Supermoon.
A super full moon takes place when the moon is near its closest approach to earth. The technical term for a supermoon is ‘perigee-syzegy’. That term makes me giggle. (I have a really juvenile sense of humour). Well, we just had one.
It was soooooooo beautiful. You couldn’t possibly of missed it? I pray you spend time with the next one coming in May if you did.
Yet again I had such grandiose plans for the 48 hours or so. I was going to infallibly harness the powerful moon’s energy. Oh yes. I had complete and utter determination. I’ve been waiting excitedly for this one. I remind myself of the pros and cons of being a true Sagittarius…. so I was working on my non-existent patience and going wholeheartedly with my absoluteness. Oh Yes! I’m ready… I’m gonna wake up and sweep every last single bit of dust out of my house, I gonna scrub the floor on my hands and knees. I’m gonna do every bit of washing and slowly chip away at the (what started as a pile), Mount Everest-esque mound that was ‘squatting’ in my junk room. I’m gonna detox my body with a water-only fast. I’m gonna attempt for the 50 millionth time to somehow, miraculously ‘grasp’ the Bhagavad Gita. I’m gonna take a vow of silence all but singing OM MANI PADME OM and banging my mum’s old stew pot with a ladle to the beat of my heart whilst wearing only neon. I got this. I got this. I’m gonna do this with absolute conviction.
But oh no. Oh no, no, no. This supermoon had other plans for me. With one humongous and almost sudden whooooooosh. The universe took me out of the game.
I couldn’t move my arms or legs. At all. I was completely and utterly demobilised. I was sporadically and melodramatically doing a ‘Gloria’… (Gloria Swanson) every time I needed the loo. Making a cup of tea was just, simply, positively, absolutely… beyond me.
All I could do was marinate in my bed with thoughts as my only spices in this recipe of sustenance.
I unwittingly surrendered. I relinquished solely soaking in the Supermoon’s cleansing and healing energy forced by the supernatural power of the divine. I had no other choice. I’m not joking when I say I literally was bedbound. Heavy. Heavy as heavy can be.
My arm flopped to my right and, as if by magic, I found a massive bar of dark chocolate. Genius. I shoved slabs of it into my mouth. Slowly, very slowly I started to be able to wiggle and feel my toes move again. I started to be able to move my legs. I propped myself up with a ridiculous amount of pillows. What was that all about. Rah!
I thought about it. I thought about it hard.
I was releasing old negative thought patterns, I was releasing the toxicity of loving those who didn’t truly appreciate it, therefore those undeserving. I was releasing the negativity of the numerous shameful and guilt-filled flashbacks of nightmarish things I had done to loved ones who didn’t deserve those either. I thought I was incorrigible, but after repenting and repenting and repenting some more (almost constantly) in the recent past and taking solitude in prayer and meditation and pilgrimage walks. By God merciful grace, as always… I was becoming lighter. My light had nearly gone out in the recent past. I was dying. I called out the Lord’s name, my light twinkled inside my heart, then for just a moment, illuminated my room. I smiled. The lights still there.

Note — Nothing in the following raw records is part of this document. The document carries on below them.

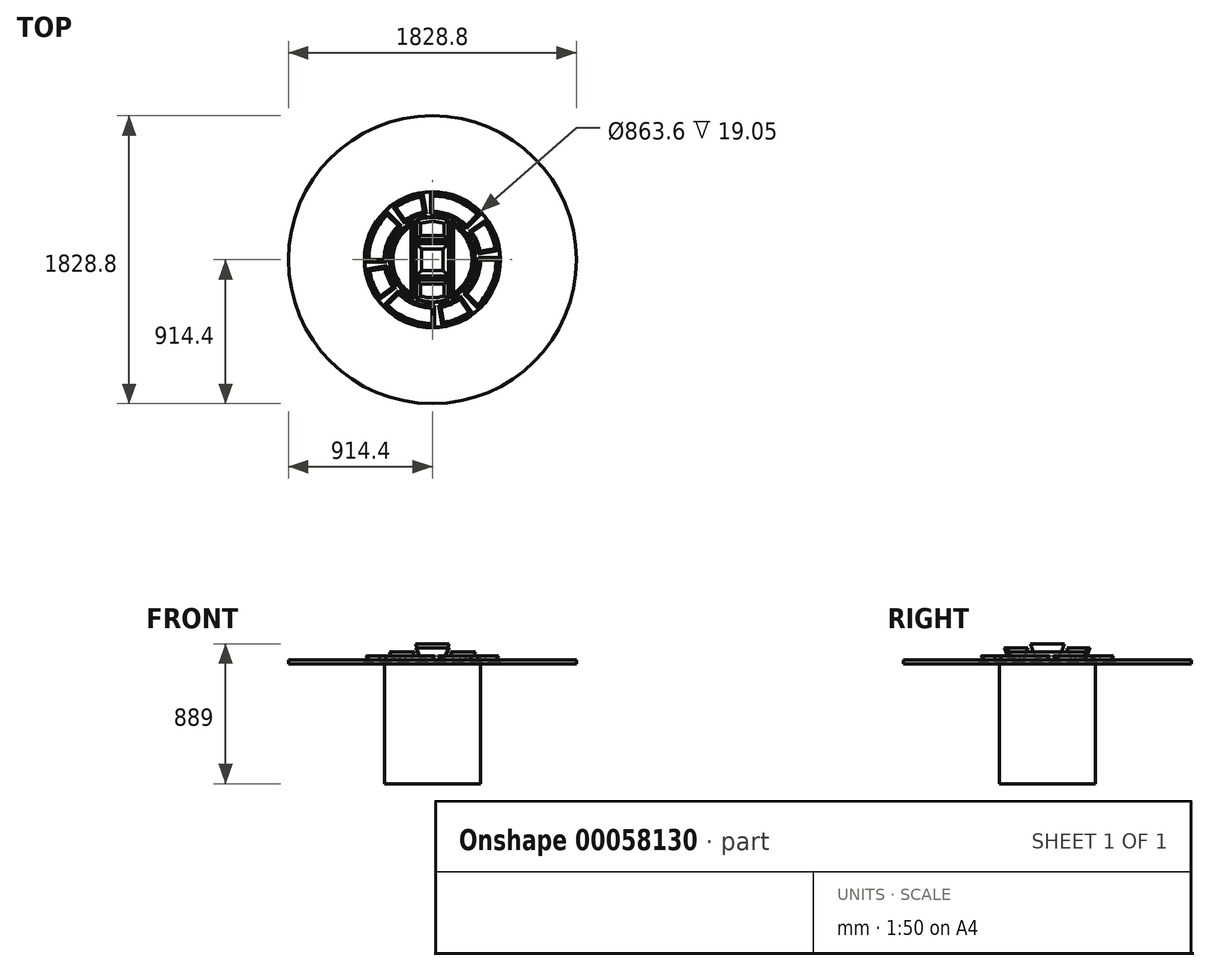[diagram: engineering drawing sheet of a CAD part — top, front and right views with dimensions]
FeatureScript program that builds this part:
annotation { "Feature Type Name" : "Feature", "Feature Type Description" : "" }
export const myFeature = defineFeature(function(context is Context, id is Id, definition is map)
    precondition{}
    {
        {
            var Q0;
            Q0=qCreatedBy(makeId("Top.planeOp"),FACE);
            var sketch = newSketch(context, id + "F0", { "sketchPlane" : qUnion([Q0])});
            skCircle(sketch, "E0", {"center": v(0, 0) * mm, "radius": 914.4 * mm});
            skSolve(sketch);
        }
        {
            var Q0;
            Q0=qSketchRegion(id+"F0",true);
            extrude(context, id + "F1", {"entities" : qUnion([Q0]), "depth" : 25.4 * mm});
        }
        {
            var Q0;
            Q0=makeQuery(id+"F1.opExtrude","CAP_FACE",FACE,{"disambiguationData":[OSD([sQuery(id+"F0.wireOp",EDGE,"E0")])],"isStart":false});
            var sketch = newSketch(context, id + "F2", { "sketchPlane" : qUnion([Q0])});
            skCircle(sketch, "E1", {"center": v(0, 0) * mm, "radius": 431.8 * mm});
            skSolve(sketch);
        }
        {
            var Q0;
            Q0=qSketchRegion(id+"F2",true);
            extrude(context, id + "F3", {"entities" : qUnion([Q0]), "operationType" : NewBodyOperationType.REMOVE, "oppositeDirection" : true, "depth" : 19.05 * mm});
        }
        {
            var Q0;
            Q0=makeQuery(id+"F3.boolean.opBoolean","COPY",FACE,{"derivedFrom":makeQuery(id+"F3.opExtrude","CAP_FACE",FACE,{"disambiguationData":[OSD([sQuery(id+"F2.wireOp",EDGE,"E1")])],"isStart":false})});
            var sketch = newSketch(context, id + "F4", { "sketchPlane" : qUnion([Q0])});
            skCircle(sketch, "E2", {"center": v(0, 0) * mm, "radius": 428.63 * mm});
            skSolve(sketch);
        }
        {
            var Q0;
            Q0=qSketchRegion(id+"F4",true);
            extrude(context, id + "F5", {"entities" : qUnion([Q0]), "depth" : 19.05 * mm});
        }
        {
            var Q0;
            Q0=makeQuery(id+"F1.opExtrude","CAP_FACE",FACE,{"disambiguationData":[OSD([sQuery(id+"F0.wireOp",EDGE,"E0")])],"isStart":true});
            var sketch = newSketch(context, id + "F6", { "sketchPlane" : qUnion([Q0])});
            skCircle(sketch, "E3", {"center": v(0, 0) * mm, "radius": 304.8 * mm});
            skSolve(sketch);
        }
        {
            var Q0;
            Q0=qSketchRegion(id+"F6",true);
            extrude(context, id + "F7", {"entities" : qUnion([Q0]), "operationType" : NewBodyOperationType.ADD, "depth" : 762 * mm});
        }
        {
            var Q0;
            Q0=makeQuery(id+"F5.opExtrude","CAP_FACE",FACE,{"disambiguationData":[OSD([sQuery(id+"F4.wireOp",EDGE,"E2")])],"isStart":false});
            var sketch = newSketch(context, id + "F8", { "sketchPlane" : qUnion([Q0])});
            skArc(sketch, "E4", {"start": v(-406.4, 0) * mm, "mid": v(-375.46, 155.52) * mm, "end": v(-287.37, 287.37) * mm});
            skArc(sketch, "E5", {"start": v(-304.8, 0) * mm, "mid": v(-281.6, 116.64) * mm, "end": v(-215.53, 215.53) * mm});
            skLineSegment(sketch, "E6", {"start": v(-406.4, 0) * mm, "end": v(-304.8, 0) * mm});
            skLineSegment(sketch, "E7", {"start": v(-287.37, 287.37) * mm, "end": v(-215.53, 215.53) * mm});
            skArc(sketch, "E8.1.0", {"start": v(0, -406.4) * mm, "mid": v(-155.52, -375.46) * mm, "end": v(-287.37, -287.37) * mm});
            skArc(sketch, "E8.1.1", {"start": v(0, -304.8) * mm, "mid": v(-116.64, -281.6) * mm, "end": v(-215.53, -215.53) * mm});
            skLineSegment(sketch, "E8.1.2", {"start": v(0, -406.4) * mm, "end": v(0, -304.8) * mm});
            skLineSegment(sketch, "E8.1.3", {"start": v(-287.37, -287.37) * mm, "end": v(-215.53, -215.53) * mm});
            skArc(sketch, "E8.2.0", {"start": v(406.4, 0) * mm, "mid": v(375.46, -155.52) * mm, "end": v(287.37, -287.37) * mm});
            skArc(sketch, "E8.2.1", {"start": v(304.8, 0) * mm, "mid": v(281.6, -116.64) * mm, "end": v(215.53, -215.53) * mm});
            skLineSegment(sketch, "E8.2.2", {"start": v(406.4, 0) * mm, "end": v(304.8, 0) * mm});
            skLineSegment(sketch, "E8.2.3", {"start": v(287.37, -287.37) * mm, "end": v(215.53, -215.53) * mm});
            skArc(sketch, "E9.2.3.0", {"start": v(0, 406.4) * mm, "mid": v(155.52, 375.46) * mm, "end": v(287.37, 287.37) * mm});
            skArc(sketch, "E9.4.3.0", {"start": v(0, 304.8) * mm, "mid": v(116.64, 281.6) * mm, "end": v(215.53, 215.53) * mm});
            skLineSegment(sketch, "E9.8.3.0", {"start": v(0, 406.4) * mm, "end": v(0, 304.8) * mm});
            skLineSegment(sketch, "E9.11.3.0", {"start": v(287.37, 287.37) * mm, "end": v(215.53, 215.53) * mm});
            skArc(sketch, "E10", {"start": v(-233.1, 332.9) * mm, "mid": v(-155.52, 375.46) * mm, "end": v(-70.57, 400.23) * mm});
            skArc(sketch, "E11", {"start": v(-174.83, 249.68) * mm, "mid": v(-116.64, 281.6) * mm, "end": v(-52.93, 300.17) * mm});
            skLineSegment(sketch, "E12", {"start": v(-233.1, 332.9) * mm, "end": v(-174.83, 249.68) * mm});
            skLineSegment(sketch, "E13", {"start": v(-70.57, 400.23) * mm, "end": v(-52.93, 300.17) * mm});
            skLineSegment(sketch, "E14.1.0", {"start": v(-332.9, -233.1) * mm, "end": v(-249.68, -174.83) * mm});
            skLineSegment(sketch, "E14.1.1", {"start": v(-400.23, -70.57) * mm, "end": v(-300.17, -52.93) * mm});
            skArc(sketch, "E14.1.2", {"start": v(-249.68, -174.83) * mm, "mid": v(-281.6, -116.64) * mm, "end": v(-300.17, -52.93) * mm});
            skArc(sketch, "E14.1.3", {"start": v(-332.9, -233.1) * mm, "mid": v(-375.46, -155.52) * mm, "end": v(-400.23, -70.57) * mm});
            skLineSegment(sketch, "E14.2.0", {"start": v(233.1, -332.9) * mm, "end": v(174.83, -249.68) * mm});
            skLineSegment(sketch, "E14.2.1", {"start": v(70.57, -400.23) * mm, "end": v(52.93, -300.17) * mm});
            skArc(sketch, "E14.2.2", {"start": v(174.83, -249.68) * mm, "mid": v(116.64, -281.6) * mm, "end": v(52.93, -300.17) * mm});
            skArc(sketch, "E14.2.3", {"start": v(233.1, -332.9) * mm, "mid": v(155.52, -375.46) * mm, "end": v(70.57, -400.23) * mm});
            skLineSegment(sketch, "E14.3.0", {"start": v(332.9, 233.1) * mm, "end": v(249.68, 174.83) * mm});
            skLineSegment(sketch, "E14.3.1", {"start": v(400.23, 70.57) * mm, "end": v(300.17, 52.93) * mm});
            skArc(sketch, "E14.3.2", {"start": v(249.68, 174.83) * mm, "mid": v(281.6, 116.64) * mm, "end": v(300.17, 52.93) * mm});
            skArc(sketch, "E14.3.3", {"start": v(332.9, 233.1) * mm, "mid": v(375.46, 155.52) * mm, "end": v(400.23, 70.57) * mm});
            skSolve(sketch);
        }
        {
            var Q0;
            Q0 = qSketchRegion(id + "F8", true);
            extrude(context, id + "F9", {"entities" : qUnion([Q0]), "depth" : 22.86 * mm, "hasDraft" : true, "draftAngle" : 30 * degree});
        }
        {
            var Q0;
            Q0=makeQuery(id+"F9.opExtrude","CAP_FACE",FACE,{"disambiguationData":[OSD([sQuery(id+"F8.wireOp",EDGE,"E4"),sQuery(id+"F8.wireOp",EDGE,"E5"),sQuery(id+"F8.wireOp",EDGE,"E6"),sQuery(id+"F8.wireOp",EDGE,"E7")])],"isStart":false});
            var Q1;
            Q1=makeQuery(id+"F9.opExtrude","CAP_FACE",FACE,{"disambiguationData":[OSD([sQuery(id+"F8.wireOp",EDGE,"E10"),sQuery(id+"F8.wireOp",EDGE,"E11"),sQuery(id+"F8.wireOp",EDGE,"E12"),sQuery(id+"F8.wireOp",EDGE,"E13")])],"isStart":false});
            var Q2;
            Q2=makeQuery(id+"F9.opExtrude","CAP_FACE",FACE,{"disambiguationData":[OSD([sQuery(id+"F8.wireOp",EDGE,"E9.2.3.0"),sQuery(id+"F8.wireOp",EDGE,"E9.4.3.0"),sQuery(id+"F8.wireOp",EDGE,"E9.8.3.0"),sQuery(id+"F8.wireOp",EDGE,"E9.11.3.0")])],"isStart":false});
            var Q3;
            Q3=makeQuery(id+"F9.opExtrude","CAP_FACE",FACE,{"disambiguationData":[OSD([sQuery(id+"F8.wireOp",EDGE,"E14.3.0"),sQuery(id+"F8.wireOp",EDGE,"E14.3.1"),sQuery(id+"F8.wireOp",EDGE,"E14.3.2"),sQuery(id+"F8.wireOp",EDGE,"E14.3.3")])],"isStart":false});
            var Q4;
            Q4=makeQuery(id+"F9.opExtrude","CAP_FACE",FACE,{"disambiguationData":[OSD([sQuery(id+"F8.wireOp",EDGE,"E8.2.0"),sQuery(id+"F8.wireOp",EDGE,"E8.2.1"),sQuery(id+"F8.wireOp",EDGE,"E8.2.2"),sQuery(id+"F8.wireOp",EDGE,"E8.2.3")])],"isStart":false});
            var Q5;
            Q5=makeQuery(id+"F9.opExtrude","CAP_FACE",FACE,{"disambiguationData":[OSD([sQuery(id+"F8.wireOp",EDGE,"E14.2.0"),sQuery(id+"F8.wireOp",EDGE,"E14.2.1"),sQuery(id+"F8.wireOp",EDGE,"E14.2.2"),sQuery(id+"F8.wireOp",EDGE,"E14.2.3")])],"isStart":false});
            var Q6;
            Q6=makeQuery(id+"F9.opExtrude","CAP_FACE",FACE,{"disambiguationData":[OSD([sQuery(id+"F8.wireOp",EDGE,"E8.1.0"),sQuery(id+"F8.wireOp",EDGE,"E8.1.1"),sQuery(id+"F8.wireOp",EDGE,"E8.1.2"),sQuery(id+"F8.wireOp",EDGE,"E8.1.3")])],"isStart":false});
            var Q7;
            Q7=makeQuery(id+"F9.opExtrude","CAP_FACE",FACE,{"disambiguationData":[OSD([sQuery(id+"F8.wireOp",EDGE,"E14.1.0"),sQuery(id+"F8.wireOp",EDGE,"E14.1.1"),sQuery(id+"F8.wireOp",EDGE,"E14.1.2"),sQuery(id+"F8.wireOp",EDGE,"E14.1.3")])],"isStart":false});
            shell(context, id + "F10", {"entities" : qUnion([Q0, Q1, Q2, Q3, Q4, Q5, Q6, Q7]), "thickness" : 3.17 * mm});
        }
        {
            var Q0;
            Q0=makeQuery(id+"F5.opExtrude","CAP_FACE",FACE,{"disambiguationData":[OSD([sQuery(id+"F4.wireOp",EDGE,"E2")])],"isStart":false});
            var sketch = newSketch(context, id + "F11", { "sketchPlane" : qUnion([Q0])});
            skArc(sketch, "E15", {"start": v(133.35, 216.18) * mm, "mid": v(254, 0) * mm, "end": v(133.35, -216.18) * mm});
            skLineSegment(sketch, "E16", {"start": v(133.35, 0) * mm, "end": v(133.35, -216.18) * mm});
            skLineSegment(sketch, "E17", {"start": v(133.35, 0) * mm, "end": v(133.35, 216.18) * mm});
            skLineSegment(sketch, "E18.1.0", {"start": v(-133.35, 0) * mm, "end": v(-133.35, -216.18) * mm});
            skLineSegment(sketch, "E18.1.1", {"start": v(-133.35, 0) * mm, "end": v(-133.35, 216.18) * mm});
            skArc(sketch, "E18.1.2", {"start": v(-133.35, -216.18) * mm, "mid": v(-254, 0) * mm, "end": v(-133.35, 216.18) * mm});
            skSolve(sketch);
        }
        {
            var Q0;
            Q0 = qSketchRegion(id + "F11", true);
            extrude(context, id + "F12", {"entities" : qUnion([Q0]), "depth" : 50.8 * mm, "hasDraft" : true, "draftAngle" : 20 * degree});
        }
        {
            var Q0;
            Q0=makeQuery(id+"F12.opExtrude","CAP_FACE",FACE,{"disambiguationData":[OSD([sQuery(id+"F11.wireOp",EDGE,"E18.1.0"),sQuery(id+"F11.wireOp",EDGE,"E18.1.1"),sQuery(id+"F11.wireOp",EDGE,"E18.1.2")])],"isStart":false});
            var Q1;
            Q1=makeQuery(id+"F12.opExtrude","CAP_FACE",FACE,{"disambiguationData":[OSD([sQuery(id+"F11.wireOp",EDGE,"E15"),sQuery(id+"F11.wireOp",EDGE,"E16"),sQuery(id+"F11.wireOp",EDGE,"E17")])],"isStart":false});
            shell(context, id + "F13", {"entities" : qUnion([Q0, Q1]), "thickness" : 3.17 * mm});
        }
        {
            var Q0;
            Q0=makeQuery(id+"F5.opExtrude","CAP_FACE",FACE,{"disambiguationData":[OSD([sQuery(id+"F4.wireOp",EDGE,"E2")])],"isStart":false});
            var sketch = newSketch(context, id + "F14", { "sketchPlane" : qUnion([Q0])});
            skArc(sketch, "E19", {"start": v(76.2, -231.63) * mm, "mid": v(0, -243.84) * mm, "end": v(-76.2, -231.63) * mm});
            skLineSegment(sketch, "E20", {"start": v(76.2, -231.63) * mm, "end": v(76.2, -152.4) * mm});
            skLineSegment(sketch, "E21", {"start": v(76.2, -152.4) * mm, "end": v(-76.2, -152.4) * mm});
            skLineSegment(sketch, "E22", {"start": v(-76.2, -152.4) * mm, "end": v(-76.2, -231.63) * mm});
            skArc(sketch, "E23.1.0", {"start": v(-76.2, 231.63) * mm, "mid": v(0, 243.84) * mm, "end": v(76.2, 231.63) * mm});
            skLineSegment(sketch, "E23.1.1", {"start": v(-76.2, 231.63) * mm, "end": v(-76.2, 152.4) * mm});
            skLineSegment(sketch, "E23.1.2", {"start": v(-76.2, 152.4) * mm, "end": v(76.2, 152.4) * mm});
            skLineSegment(sketch, "E23.1.3", {"start": v(76.2, 152.4) * mm, "end": v(76.2, 231.63) * mm});
            skSolve(sketch);
        }
        {
            var Q0;
            Q0 = qSketchRegion(id + "F14", true);
            extrude(context, id + "F15", {"entities" : qUnion([Q0]), "depth" : 76.2 * mm, "hasDraft" : true, "draftAngle" : 20 * degree});
        }
        {
            var Q0;
            Q0=makeQuery(id+"F15.opExtrude","CAP_FACE",FACE,{"disambiguationData":[OSD([sQuery(id+"F14.wireOp",EDGE,"E23.1.0"),sQuery(id+"F14.wireOp",EDGE,"E23.1.1"),sQuery(id+"F14.wireOp",EDGE,"E23.1.2"),sQuery(id+"F14.wireOp",EDGE,"E23.1.3")])],"isStart":false});
            var Q1;
            Q1=makeQuery(id+"F15.opExtrude","CAP_FACE",FACE,{"disambiguationData":[OSD([sQuery(id+"F14.wireOp",EDGE,"a6812c06-e5b6-4f76-84a8-4b2d7a4645f0.rect.bottom"),sQuery(id+"F14.wireOp",EDGE,"a6812c06-e5b6-4f76-84a8-4b2d7a4645f0.rect.top"),sQuery(id+"F14.wireOp",EDGE,"a6812c06-e5b6-4f76-84a8-4b2d7a4645f0.rect.left"),sQuery(id+"F14.wireOp",EDGE,"a6812c06-e5b6-4f76-84a8-4b2d7a4645f0.rect.right")])],"isStart":false});
            var Q2;
            Q2=makeQuery(id+"F15.opExtrude","CAP_FACE",FACE,{"disambiguationData":[OSD([sQuery(id+"F14.wireOp",EDGE,"E19"),sQuery(id+"F14.wireOp",EDGE,"E20"),sQuery(id+"F14.wireOp",EDGE,"E21"),sQuery(id+"F14.wireOp",EDGE,"E22")])],"isStart":false});
            shell(context, id + "F16", {"entities" : qUnion([Q0, Q1, Q2]), "thickness" : 3.17 * mm});
        }
        {
            var Q0;
            Q0=makeQuery(id+"F5.opExtrude","CAP_FACE",FACE,{"disambiguationData":[OSD([sQuery(id+"F4.wireOp",EDGE,"E2")])],"isStart":false});
            var sketch = newSketch(context, id + "F17", { "sketchPlane" : qUnion([Q0])});
            skPoint(sketch, "E24.center", {"position": v(0, 0) * mm});
            skLineSegment(sketch, "E25.rect.bottom", {"start": v(69.85, -69.85) * mm, "end": v(-69.85, -69.85) * mm});
            skLineSegment(sketch, "E25.rect.top", {"start": v(69.85, 69.85) * mm, "end": v(-69.85, 69.85) * mm});
            skLineSegment(sketch, "E25.rect.left", {"start": v(69.85, -69.85) * mm, "end": v(69.85, 69.85) * mm});
            skLineSegment(sketch, "E25.rect.right", {"start": v(-69.85, -69.85) * mm, "end": v(-69.85, 69.85) * mm});
            skSolve(sketch);
        }
        {
            var Q0;
            Q0 = qSketchRegion(id + "F17", true);
            extrude(context, id + "F18", {"entities" : qUnion([Q0]), "depth" : 101.6 * mm, "hasDraft" : true, "draftAngle" : 20 * degree});
        }
        {
            var Q0;
            Q0=makeQuery(id+"F18.opExtrude","CAP_FACE",FACE,{"disambiguationData":[OSD([sQuery(id+"F17.wireOp",EDGE,"E25.rect.bottom"),sQuery(id+"F17.wireOp",EDGE,"E25.rect.top"),sQuery(id+"F17.wireOp",EDGE,"E25.rect.left"),sQuery(id+"F17.wireOp",EDGE,"E25.rect.right")])],"isStart":false});
            shell(context, id + "F19", {"entities" : qUnion([Q0]), "thickness" : 3.17 * mm});
        }
    });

I thought about the magnificence of genuine kindness and the profoundness of simple understanding.
I lowered my head humbly and shared tears of gratitude with Mother God. I made a promise to help those whose light is low. I understand the responsibility of a promise, a promise is sacred.
It’s time for us all to shine our light bright. The dark has evidently lost all power now although I must be mindful of thinking negative before I think good. Disentanglement takes time. I was afraid before. I was afraid to shine my light. I’m not anymore. I made a promise to Mother God to shine the light bright and strong…
I pray we all can together, sometime soon….
Shine as bright as the Super Full Moon.